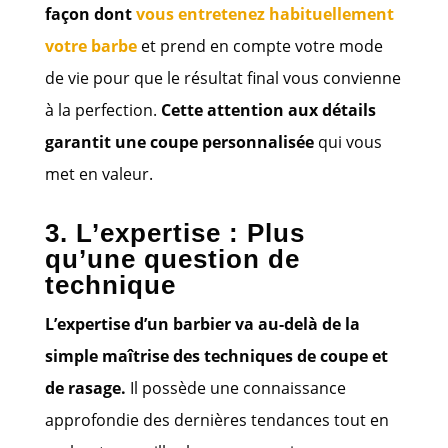
façon dont
vous entretenez habituellement
votre barbe
et prend en compte votre mode
de vie pour que le résultat final vous convienne
à la perfection.
Cette attention aux détails
garantit une coupe personnalisée
qui vous
met en valeur.
3. L’expertise : Plus
qu’une question de
technique
L’expertise d’un barbier va au-delà de la
simple maîtrise des techniques de coupe et
de rasage.
Il possède une connaissance
approfondie des dernières tendances tout en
++++++++
### Exercise details
Where a line contains "garantit une coupe personnalisée", begin there and output each line through the end of the data above, exactly; give no other lines.

### Exercise response
garantit une coupe personnalisée
qui vous
met en valeur.
3. L’expertise : Plus
qu’une question de
technique
L’expertise d’un barbier va au-delà de la
simple maîtrise des techniques de coupe et
de rasage.
Il possède une connaissance
approfondie des dernières tendances tout en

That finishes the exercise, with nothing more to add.